- [Brief 1] According to the book description, why does most mainstream peacebuilding literature pay limited or no attention to the links between mediation in the negotiation phase and processes after the peace agreement?
- [Brief 2] Where does the book description say Mikael Eriksson works as a researcher?
- [Brief 3] Rewrite the stretch of the book description from "1st Edition" through "phase of intervention.", changing "scholars" to "researchers".

- [Page extract]
1st Edition

Mediation and Liberal Peacebuilding Peace from the Ashes of War?

Edited By Mikael Eriksson, Roland Kostić Copyright 2013

    This book offers a state-of-the-art examination of peacemaking, looking at its theoretical assumptions, empirical applications and its consequences.

    Despite the wealth of research on external interventions and practices of Western peacebuilding, many scholars tend to rely on findings in the so-called 'post-agreement' phase of interventions. As a result, most mainstream peacebuilding literature pays limited or no attention to the linkages that exist between mediation practices in the negotiation phase and processes in the post-peace agreement phase of intervention.

    By linking the motives and practices of interveners during negotiation and implementation phases into a more integrated theoretical framework, this book makes a unique contribution to the on-going debate on the so-called Western ‘liberal’ models of peacebuilding. Drawing upon in-depth case-studies from various different regions of the world including Bosnia-Herzegovina, Kosovo, Afghanistan, Sudan, Ivory Coast, Senegal and Sierra Leone, this innovative volume examines a variety of political motives behind third party interventions, thus challenging the very founding concept of mediation literature.

    This book will of much interest to students of peacebuilding, statebuilding, peacemaking, war and conflict studies, security studies and IR in general.

    Foreword, Kwesi Aning  Preface  Introduction, Mikael Eriksson and Roland Kostić  1. Peacemaking and Peacebuilding: Two Ends of a Tail, Mikael Eriksson and Roland Kostić  2. American Nation-Building Abroad: Exceptional Powers, Broken Promises and the Making of ´Bosnia’, Roland Kostić  3. Reconstituting Crisis: Revisiting the Dayton and Rambouillet Agreements and Their Impact in Kosovo, Jens Stilhoff Sörensen  4. The Liberal Trap- Peacemaking and Peacebuilding in Afghanistan After 9/1, Florian Krampe  5. Sudan Beyond Repair? The Role of Foreign Involvement in the Shaping and Implementation of the Sudan Comprehensive Peace Agreement, Øystein H. Rolandsen  6. The Ouagadougaou Political Accord, Camilla Elowson  7. Going it Alone: The Casamance Conflict and the Challenges of Internal Peace Making, Jannie Lilja and Mohamed Lamine Manga  8. An Appraisal of the Liberal Peacebuilding Exercise in Sierra Leone, Eldridge Adolfo  9. Rethinking Peacemaking: Peace at All Costs?, Mikael Eriksson and Roland Kostić

    Biography

    Mikael Eriksson is a researcher at the Swedish Defence Research Institute, Stockholm.

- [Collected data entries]
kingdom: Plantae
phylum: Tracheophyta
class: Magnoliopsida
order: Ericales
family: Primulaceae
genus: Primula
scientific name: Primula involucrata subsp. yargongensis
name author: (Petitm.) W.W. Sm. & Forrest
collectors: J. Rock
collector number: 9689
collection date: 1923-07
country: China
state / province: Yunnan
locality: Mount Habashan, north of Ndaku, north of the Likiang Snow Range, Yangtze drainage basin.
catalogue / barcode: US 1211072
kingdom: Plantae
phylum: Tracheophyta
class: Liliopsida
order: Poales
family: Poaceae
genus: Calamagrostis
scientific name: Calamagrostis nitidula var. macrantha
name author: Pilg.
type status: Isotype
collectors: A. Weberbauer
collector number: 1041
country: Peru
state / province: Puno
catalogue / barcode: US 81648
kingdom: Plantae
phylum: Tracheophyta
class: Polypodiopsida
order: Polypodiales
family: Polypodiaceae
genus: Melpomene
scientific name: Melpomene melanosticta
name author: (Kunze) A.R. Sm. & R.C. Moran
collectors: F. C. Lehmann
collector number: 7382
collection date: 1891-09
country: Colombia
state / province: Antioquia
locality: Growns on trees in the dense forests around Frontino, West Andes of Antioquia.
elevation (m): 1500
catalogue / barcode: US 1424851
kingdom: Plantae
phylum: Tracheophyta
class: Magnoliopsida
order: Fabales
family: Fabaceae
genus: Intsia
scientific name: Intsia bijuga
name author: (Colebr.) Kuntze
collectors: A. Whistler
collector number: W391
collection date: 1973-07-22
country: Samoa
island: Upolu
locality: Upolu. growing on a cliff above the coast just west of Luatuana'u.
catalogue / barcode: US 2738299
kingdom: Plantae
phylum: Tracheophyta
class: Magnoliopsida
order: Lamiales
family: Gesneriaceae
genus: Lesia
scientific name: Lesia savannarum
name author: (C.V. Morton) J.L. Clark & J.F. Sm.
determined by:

- [Full response 1] Many scholars tend to rely on findings from the so-called "post-agreement" phase of interventions. As a result, most mainstream peacebuilding literature gives limited or no attention to how mediation practices in the negotiation phase connect to processes in the post-peace agreement phase.

- [Full response 2] At the Swedish Defence Research Institute, Stockholm.

- [Full response 3]
1st Edition

Mediation and Liberal Peacebuilding Peace from the Ashes of War?

Edited By Mikael Eriksson, Roland Kostić Copyright 2013

    This book offers a state-of-the-art examination of peacemaking, looking at its theoretical assumptions, empirical applications and its consequences.

    Despite the wealth of research on external interventions and practices of Western peacebuilding, many researchers tend to rely on findings in the so-called 'post-agreement' phase of interventions. As a result, most mainstream peacebuilding literature pays limited or no attention to the linkages that exist between mediation practices in the negotiation phase and processes in the post-peace agreement phase of intervention.